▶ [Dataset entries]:
========================================================================
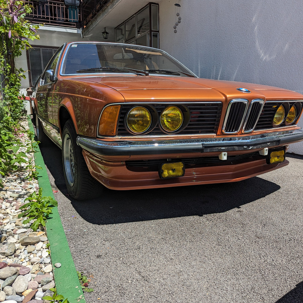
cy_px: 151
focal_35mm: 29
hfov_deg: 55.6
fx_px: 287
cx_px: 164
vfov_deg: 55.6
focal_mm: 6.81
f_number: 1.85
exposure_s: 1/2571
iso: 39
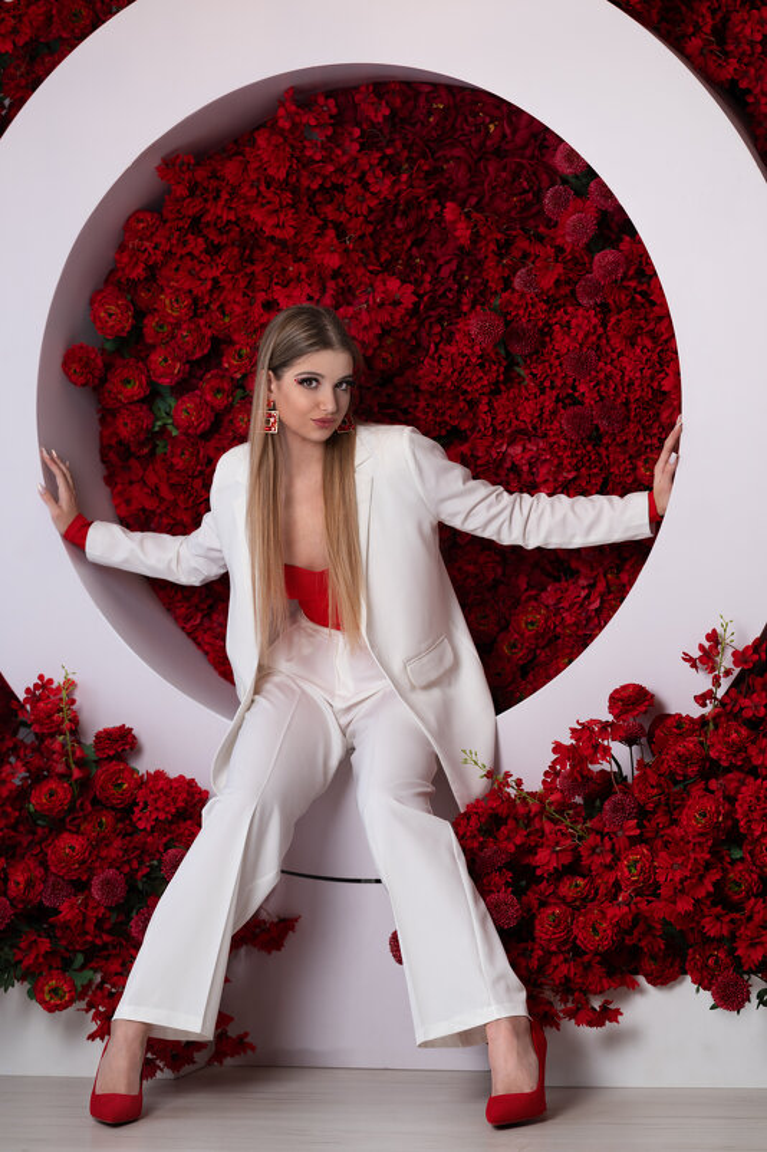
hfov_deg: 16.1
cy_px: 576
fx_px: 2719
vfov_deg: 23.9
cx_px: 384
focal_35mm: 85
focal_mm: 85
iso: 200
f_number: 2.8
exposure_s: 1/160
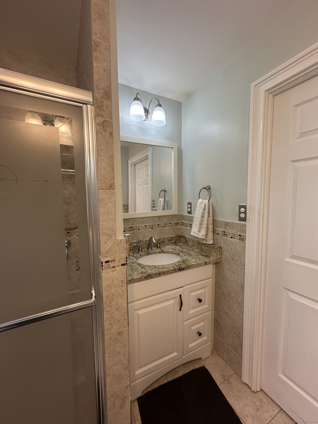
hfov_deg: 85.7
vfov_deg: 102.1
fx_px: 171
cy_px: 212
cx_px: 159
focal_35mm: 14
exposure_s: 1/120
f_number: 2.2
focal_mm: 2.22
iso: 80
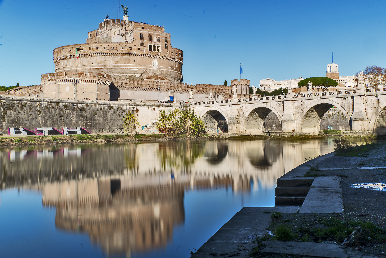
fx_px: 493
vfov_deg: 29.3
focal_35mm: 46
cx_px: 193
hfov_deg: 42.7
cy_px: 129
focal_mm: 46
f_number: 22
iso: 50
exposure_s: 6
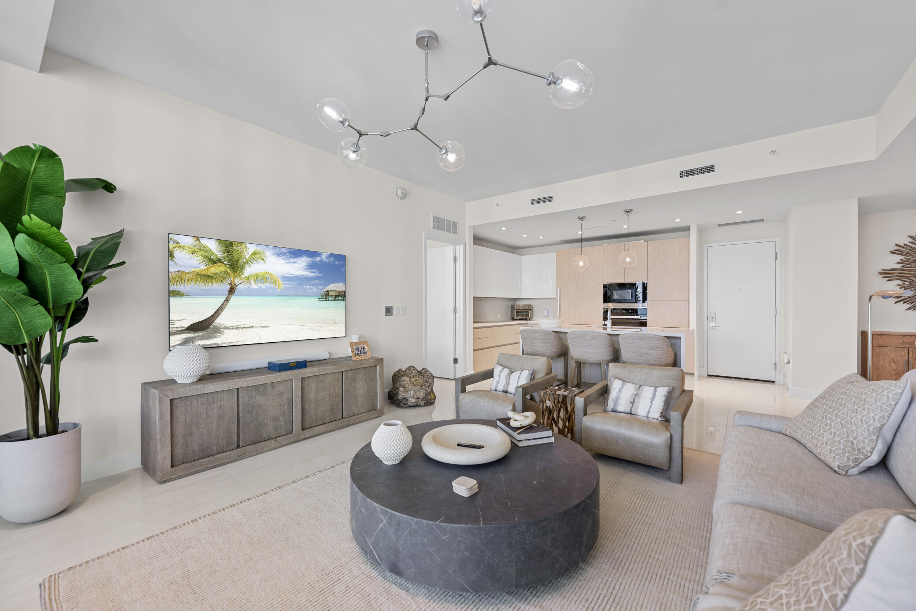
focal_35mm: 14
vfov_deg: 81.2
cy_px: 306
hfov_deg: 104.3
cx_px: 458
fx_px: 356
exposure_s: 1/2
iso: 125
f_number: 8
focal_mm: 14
========================================================================
▶ [PROBLEM DETAILS]:
Skipping any images, write out all the data exactly.

▶ [ANSWER]:
cy_px: 151
focal_35mm: 29
hfov_deg: 55.6
fx_px: 287
cx_px: 164
vfov_deg: 55.6
focal_mm: 6.81
f_number: 1.85
exposure_s: 1/2571
iso: 39
hfov_deg: 16.1
cy_px: 576
fx_px: 2719
vfov_deg: 23.9
cx_px: 384
focal_35mm: 85
focal_mm: 85
iso: 200
f_number: 2.8
exposure_s: 1/160
hfov_deg: 85.7
vfov_deg: 102.1
fx_px: 171
cy_px: 212
cx_px: 159
focal_35mm: 14
exposure_s: 1/120
f_number: 2.2
focal_mm: 2.22
iso: 80
fx_px: 493
vfov_deg: 29.3
focal_35mm: 46
cx_px: 193
hfov_deg: 42.7
cy_px: 129
focal_mm: 46
f_number: 22
iso: 50
exposure_s: 6
focal_35mm: 14
vfov_deg: 81.2
cy_px: 306
hfov_deg: 104.3
cx_px: 458
fx_px: 356
exposure_s: 1/2
iso: 125
f_number: 8
focal_mm: 14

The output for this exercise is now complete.